Multimodal Sentiment Analysis (MSA) aims to infer human sentiment from textual, acoustic, and visual signals. In real-world scenarios, however, multimodal inputs are often compromised by dynamic noise or modality missingness. Existing methods typically treat these imperfections as discrete cases or assume fixed corruption ratios, which limits their adaptability to continuously varying reliability conditions. To address this, we first introduce a Continuous Reliability Spectrum to unify missingness and quality degradation into a single framework.

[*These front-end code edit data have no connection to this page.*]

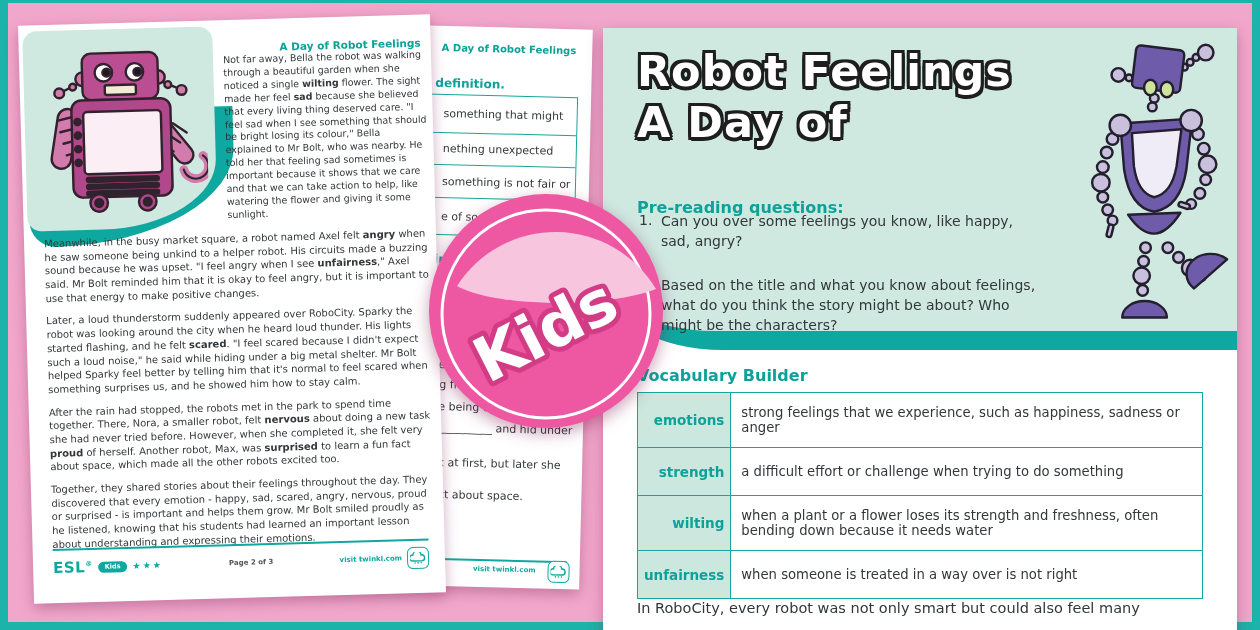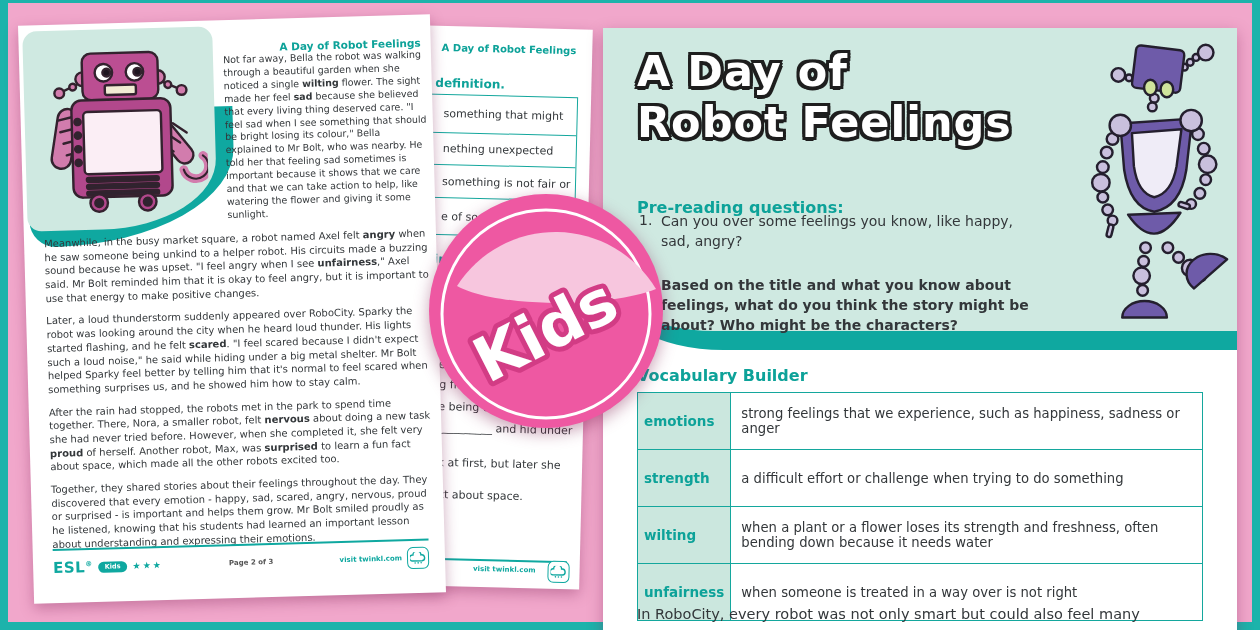--- a/index.html
+++ b/index.html
@@ -177,8 +177,8 @@
   <div class="hdr-band"></div>
   <div class="hdr-mint"></div>
   <div class="main-title">
+    <div>Robot Feelings</div>
     <div>A Day of</div>
-    <div>Robot Feelings</div>
   </div>
   <div class="prereading">Pre-reading questions:</div>
   <div class="q-number">1.</div>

Building on this, we propose QA-MoE, a Quality-Aware Mixture-of-Experts framework that quantifies modality reliability via self-supervised aleatoric uncertainty. This mechanism explicitly guides expert routing, enabling the model to suppress error propagation from unreliable signals while preserving task-relevant information. Extensive experiments indicate that QA-MoE achieves competitive or state-of-the-art performance across diverse degradation scenarios and exhibits a promising One-Checkpoint-for-All property in practice.